Tsaritsyno (Russian: Царицыно, IPA: [tsɐˈrʲitsɨnə], lit. 'Tsaritsa's property') is a palace museum and park reserve in the south of Moscow.

It was founded in 1775 as the summer residence of Empress Catherine II, but the construction remained incomplete. For most of its history, it was a half-abandoned park with picturesque ruins. In the 2000s, the palace was restored according to the original plans. Today, it is a museum complex and a leisure place for Muscovites and tourists.

The land has been packaged together since the 16th century under Bogorodskoye, when it belonged to Tsaritsa Irina, sister of Tsar Boris Godunov. Over two centuries, it changed hands between several noble owners (including Streshnevs and Galitzines) until Catherine the Great finally bought it from the former owner, Prince Cantemir, in 1775.

Catherine the Great wished to use the estate as a summer residence. An essential role in the future fate of Tsaritsyno was played by the fact that it is located in an area that, at that time, was a suburb of Moscow. In the same year, the empress gave the task to her court architect, Vasily Bazhenov, to develop a project for a summer residence near Moscow.

Bazhenov designed the palace in the Neo-Gothic, Moscow Baroque, and Classical styles. He planned Tsaritsyno as a complete mini town:.

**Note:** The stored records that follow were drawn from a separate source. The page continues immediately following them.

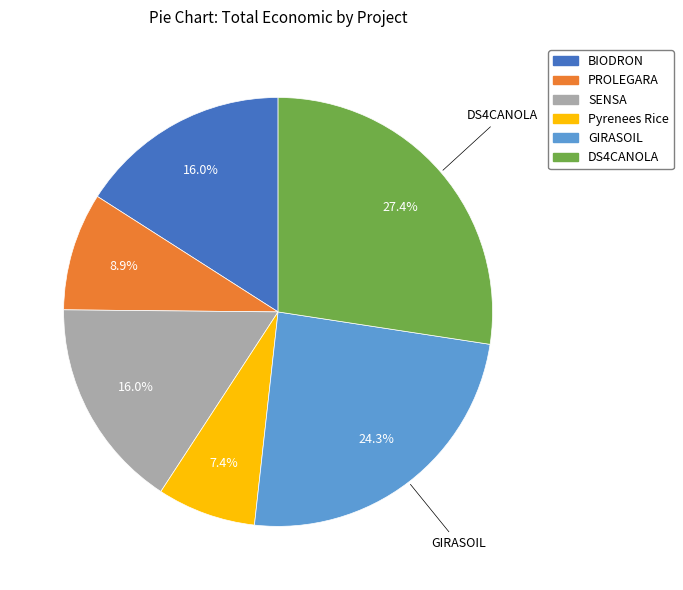

Is DS4CANOLA the majority of the pie?

No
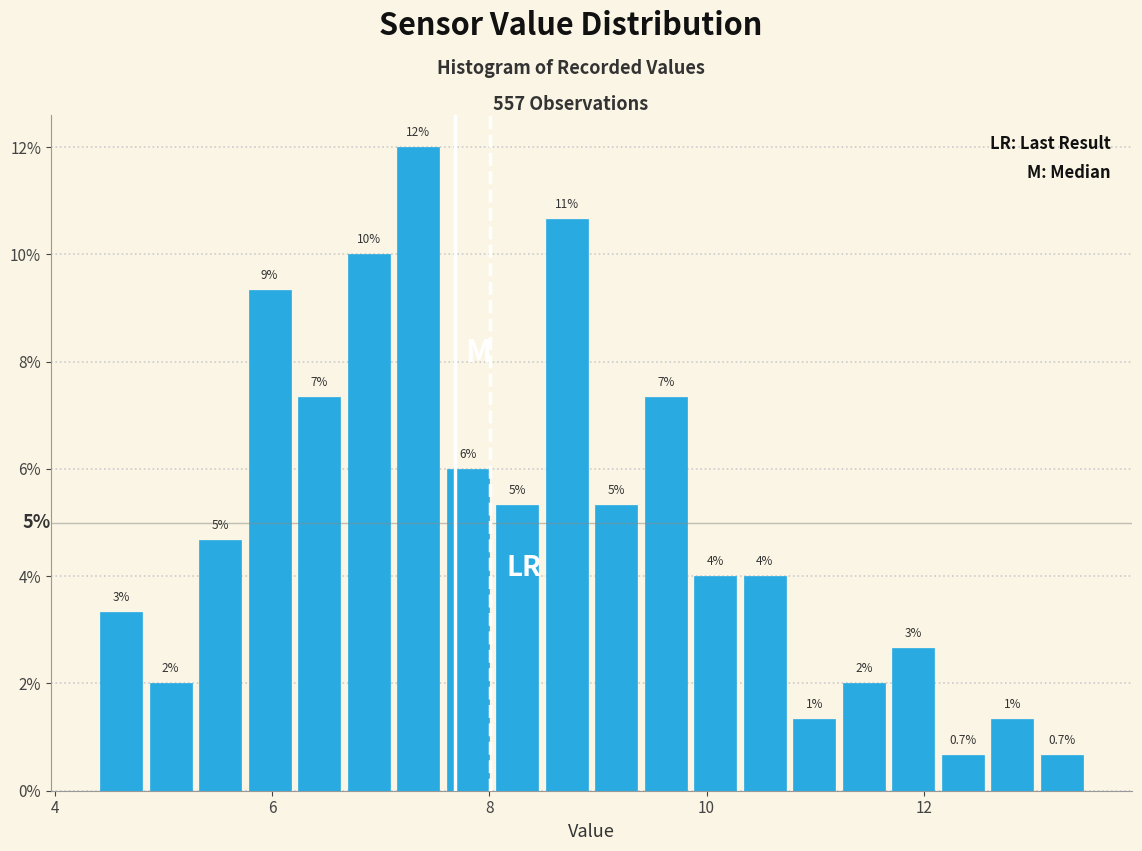

Around what value on the x-axis is the tallest bar? Give the approximate position of its centre, as read against the axis.

7.4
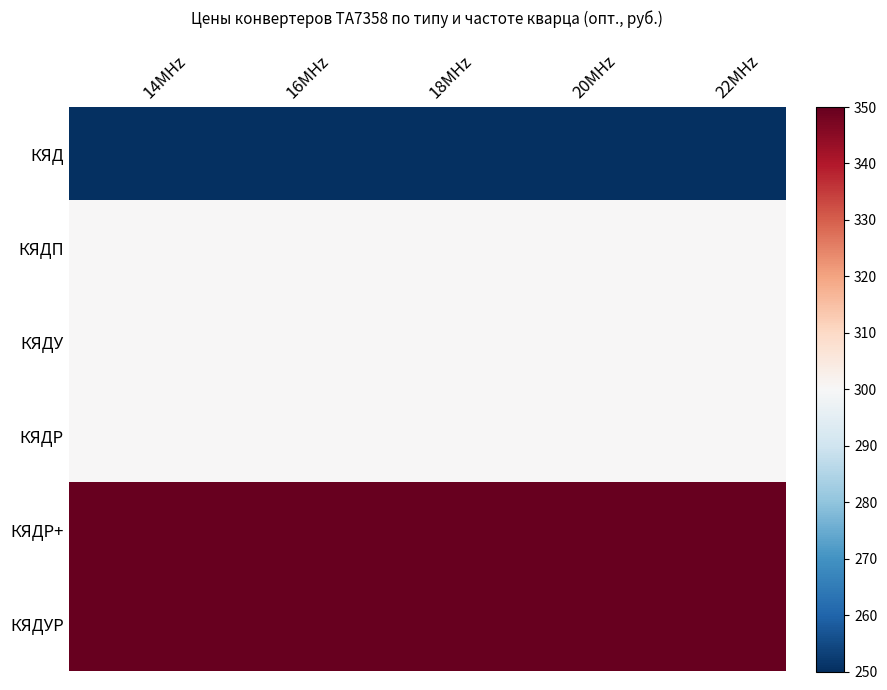

Rank the series by their maximum value, from lowest to highest.

КЯД, КЯДП, КЯДУ, КЯДР, КЯДР+, КЯДУР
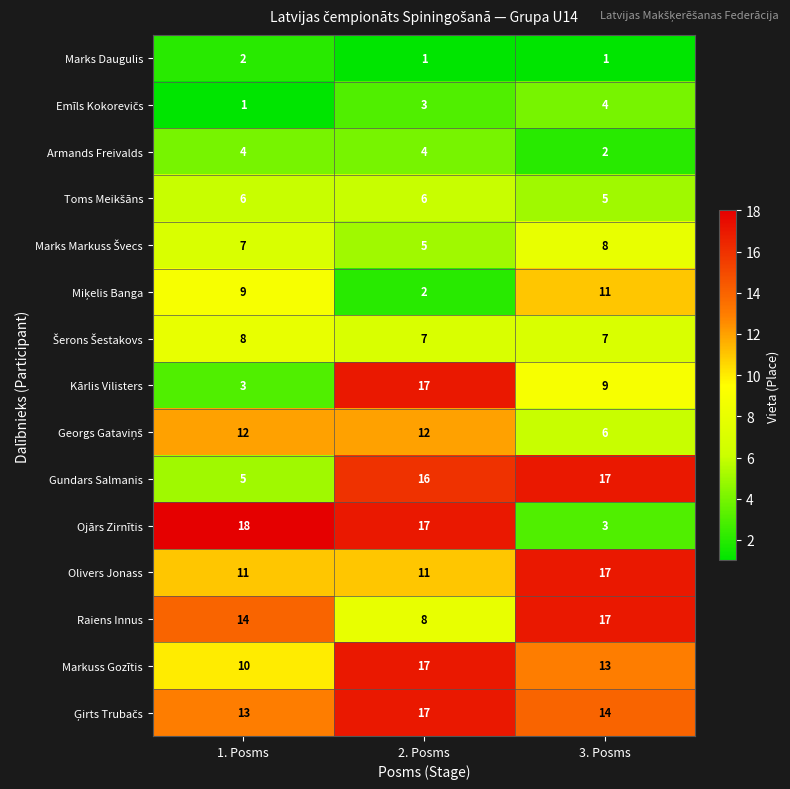

At how many categories does at least one series exceed 13?

3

The peculiarity of the layout of the Tsaritsyno buildings is such that it allows us to speak of the "poetry of geometry": with the use of symmetry and different geometric shapes embedded in the design. Six octahedrons pavilions are laid in a cruciform; The Small Palace is in the form of a semicircle; the Kitchen Building is in the form of a square with rounded corners. The same applies to the internal layout: round, oval, and semi-oval halls are masterfully combined with rectangular halls. It is important to note that Bazhenov designed almost all the interiors of the Tsaritsyno buildings with vaulted ceilings, which achieved an even more significant effect of the play on geometric shapes.

One of the main features of Bazhenov's project was that there was no main palace as a single building - there are instead three independent buildings. Catherine II liked the project, and construction began in May 1776.

However, by the end of the year, troubles arose with building supplies and funding; this was repeated several times throughout the construction, which lasted for a decade - contrary to the architect's plans to finish it all in three years. Bazhenov wrote numerous letters to officials to determine the reasons for the difficulties. Nevertheless, despite money and material shortages, the previously begun buildings were completed in 1777-1778, and in 1777 the construction of the Figured Gate and the main palace, which consisted of three buildings, began. It ended in 1782; at the same time, work for the Large Cavalry Corps, several outbuildings, and an arch-gallery was started.